In a BEC scam, criminals send an email message that appears to come from a known source making a legitimate request, like in these examples:
• A vendor your company regularly deals with sends an invoice with an updated mailing address.
• A company CEO asks her assistant to purchase dozens of gift cards to send out as employee rewards. She asks for the serial numbers so she can email them out right away.
• A homebuyer receives a message from his title company with instructions on how to wire his down payment.
Versions of these scenarios happened to real victims. All the messages were fake. And in each case, thousands—or even hundreds of thousands—of dollars were sent to criminals instead.
Step 1: Identify a Target
Organized crime groups target U.S. and European businesses, exploiting information available online to develop a profile on the company and its executives.
Step 2: Grooming
Spear phishing e-mails and/or telephone calls target victim company officials (typically an individual identified in the finance department).
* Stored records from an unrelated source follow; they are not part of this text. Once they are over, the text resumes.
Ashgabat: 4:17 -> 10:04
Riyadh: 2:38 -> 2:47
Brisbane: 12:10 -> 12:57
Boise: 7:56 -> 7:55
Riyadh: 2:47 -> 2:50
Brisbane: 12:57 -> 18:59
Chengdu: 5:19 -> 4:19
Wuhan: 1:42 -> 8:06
Perpetrators use persuasion and pressure to manipulate and exploit human nature.
Grooming may occur over a few days or weeks.
Step 3: Exchange of Information
The victim is convinced he/she is conducting a legitimate business transaction. The unwitting victim is then provided wiring instructions.
Step 4: Wire Transfer
Upon transfer, the funds are steered to a bank account control by the organized crime group.
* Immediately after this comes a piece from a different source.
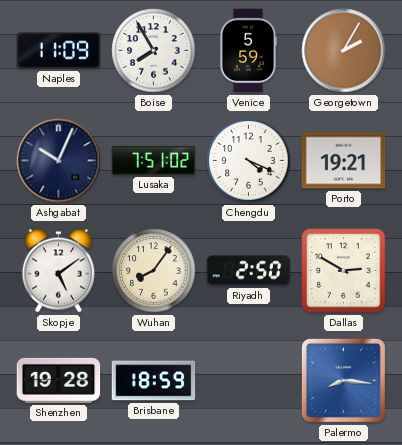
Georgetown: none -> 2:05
*Note: Perpetrators may continue to groom the victims into transferring more funds.
Spoof an email account or website. Slight variations on legitimate addresses (firstname.lastname@example.org vs. email@example.com) fool victims into thinking fake accounts are authentic.
Send spearphishing emails. These messages look like they’re from a trusted sender to trick victims into revealing confidential information. That information lets criminals access company accounts, calendars, and data that gives them the details they need to carry out the BEC schemes.
Use malware. Malicious software can infiltrate company networks and gain access to legitimate email threads about billing and invoices. That information is used to time requests or send messages so accountants or financial officers don’t question payment requests. Malware also lets criminals gain undetected access to a victim’s data, including passwords and financial account information.
- Be wary of e-mail-only wire transfer requests and requests involving urgency
- Establish a reliable phone number of the entity you are doing business with and call them confirming your wiring or transaction information.
- Don’t click on anything in an unsolicited email or text asking you to update or verify account information. Use a known good phone number to verify with the company if the request is legitimate.
- Inspect the email for a mimicked e-mail addresses
- Use multi-level authentication
We go online for everything from shopping and communicating to banking and bill paying. While the benefits of more convenient services are clear, the strategies for preventing online fraud and theft may not be as well-known. We want you to be aware of fraudulent situations so you can make informed online decisions.
Please view the FDIC's Consumer Assistance Topics page on CyberSecurity: https://www.fdic.gov/resources/consumers/consumer-assistance-topics/cybersecurity.html
The FDIC's Consumer Assistance Topics page provides tips on how to best protect your identity:
Mastercard's provides ID Theft protection services to its debit card holders. The service alerts when personal information, such as your Social Security number, debit card number or and email address, is known to be compromised.